Os modelos oceânicos apontam uma tendência de 70% do retorno do El Niño – fenômeno que reduz os volumes de chuva – para os meses de janeiro a março de 2024, o que pode prejudicar as precipitações no Estado. O aviso foi feito pela Fundação Cearense de Meteorologia e Recursos Hídricos (Funceme) nesta quinta-feira (1º).
Caso confirmada a volta do El Niño, o período chuvoso de 2024 no Ceará pode ser semelhante aos anos de 1958, 1998 e 2016, quando os acumulados ficaram bem abaixo da média histórica. Apesar do anúncio, os meteorologistas alertam que ainda é cedo para atestar o fenômeno.
A maior preocupação é com a segurança hídrica do Estado com menos água nos açudes, por exemplo. Os reservatórios mais estratégicos, como Banabuiú, Orós e Castanhão, caso o El Niño se instale, podem ser prejudicados.
O presidente da Funceme, Eduardo Sávio Martins, contextualiza que o receio acontece pelo aquecimento dos Oceanos Atlântico e Pacífico, além da costa da América do Sul.
"Isso preocupa muito, temos visto em alguns anos um efeito de 'secamento' das chuvas, de Sudeste para Noroeste. Se esse aquecimento permanecer, as regiões mais importantes em termos de reservatórios estratégicos podem ser afetadas", completa.

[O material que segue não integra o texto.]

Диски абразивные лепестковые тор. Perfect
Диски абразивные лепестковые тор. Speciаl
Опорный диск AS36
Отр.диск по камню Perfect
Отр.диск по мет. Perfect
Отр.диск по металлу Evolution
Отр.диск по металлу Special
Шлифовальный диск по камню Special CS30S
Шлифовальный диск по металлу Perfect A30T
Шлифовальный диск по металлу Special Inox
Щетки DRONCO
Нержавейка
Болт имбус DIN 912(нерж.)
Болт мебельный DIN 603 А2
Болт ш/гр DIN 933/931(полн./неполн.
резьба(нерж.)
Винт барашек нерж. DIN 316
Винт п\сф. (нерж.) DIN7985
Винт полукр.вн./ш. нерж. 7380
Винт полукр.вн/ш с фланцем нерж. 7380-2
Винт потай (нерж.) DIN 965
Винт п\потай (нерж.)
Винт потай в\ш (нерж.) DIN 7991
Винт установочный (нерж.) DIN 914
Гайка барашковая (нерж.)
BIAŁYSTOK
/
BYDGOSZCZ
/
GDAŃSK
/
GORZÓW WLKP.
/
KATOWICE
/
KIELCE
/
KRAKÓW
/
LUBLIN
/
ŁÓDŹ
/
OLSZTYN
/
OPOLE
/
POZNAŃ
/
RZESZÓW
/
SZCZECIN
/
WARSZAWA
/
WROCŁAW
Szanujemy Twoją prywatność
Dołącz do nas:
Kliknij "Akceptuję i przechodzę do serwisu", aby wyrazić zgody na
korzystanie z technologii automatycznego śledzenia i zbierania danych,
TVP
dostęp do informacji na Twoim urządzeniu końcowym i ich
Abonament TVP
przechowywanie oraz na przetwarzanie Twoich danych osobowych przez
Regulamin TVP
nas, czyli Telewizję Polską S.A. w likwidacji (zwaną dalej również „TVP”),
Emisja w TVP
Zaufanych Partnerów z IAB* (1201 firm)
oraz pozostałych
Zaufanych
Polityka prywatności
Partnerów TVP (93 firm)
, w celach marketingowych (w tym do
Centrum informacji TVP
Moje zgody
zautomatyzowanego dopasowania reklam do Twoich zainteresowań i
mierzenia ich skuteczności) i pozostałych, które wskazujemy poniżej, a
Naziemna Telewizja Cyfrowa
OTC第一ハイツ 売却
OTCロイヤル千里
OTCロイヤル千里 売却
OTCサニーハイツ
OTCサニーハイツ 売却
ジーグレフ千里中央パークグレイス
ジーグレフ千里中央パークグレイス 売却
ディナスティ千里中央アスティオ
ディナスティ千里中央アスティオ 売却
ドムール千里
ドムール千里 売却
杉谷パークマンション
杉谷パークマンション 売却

Os açudes menores, como acrescenta Eduardo, também possuem uma função importante para as comunidades e isso amplia a seriedade da situação. Os avisos sobre o retorno do El Niño acontecem pela Funceme desde janeiro.
Ainda é muito cedo para fazer prognóstico, mas as condições que temos no Atlântico hoje são de aquecimento quase generalizado. Isso tende a mudar e a gente não sabe o que vai ser no início do ano
Eduardo lembra do último cenário em que o El Niño atuou com intensidade sobre o Ceará, em 2016, quando as chuvas ficaram cerca de 40% abaixo da média histórica, entre fevereiro e maio daquele ano.
"Em termos de aporte isso é drástico, porque mesmo em anos normais nós temos 50% de chance do aporte ser abaixo da média. Em anos secos é quase certo ser abaixo da média, se não houver uma concentração de chuvas em poucos dias", conclui.
Os últimos anos foram de atuação da La Niña, quando há o resfriamento das águas oceânicas e as chuvas são favorecidas no Nordeste.
O que é o El Niño?
O El Niño é caracterizado pelo aquecimento anormal e persistente da superfície do Oceano Pacífico, na região da Linha do Equador, conforme o Instituto Nacional de Meteorologia (Inmet).
Ainda segundo o Instituto, o fenômeno começa a se formar no segundo semestre do ano, quando as águas ficam, pelo menos, 0,5°C acima da média por um longo período de tempo. O fenômeno pode persistir até dois anos ou mais.
Na prática, o fenômeno dificulta a formação de nuvens de chuvas, como explica Eduardo Martins.
"Se o El Niño se consolidar, o que acontece é que teremos uma descida de ar sobre o Norte e o Nordeste, o que impede a formação de nuvens. O vapor quente e úmido não consegue se elevar, se condensar e formar nuvens para se precipitar", explica.
Situação dos açudes
A quadra chuvosa de 2023 ficou dentro da normalidade e foi suficiente para acumular 51% do volume dos açudes monitorados pela Companhia de Gestão dos Recursos Hídricos (Cogerh). No período, 71 reservatórios sangraram.
Isso traz um conforto hídrico para regiões que ficaram por anos com baixos volumes de chuva. Mas uma queda nas precipitações do próximo ano pode comprometer esse cenário.
"Estamos numa condição favorável, a chuva parece lavar a nossa memória de secas passadas, então é muito importante termos cautela nas decisões de alocação de água pensando, principalmente, no próximo ano”, analisa.
Por isso, ele indica a necessidade de antecipação de um eventual programa de resposta a uma quadra caracterizada por uma seca hidrológica.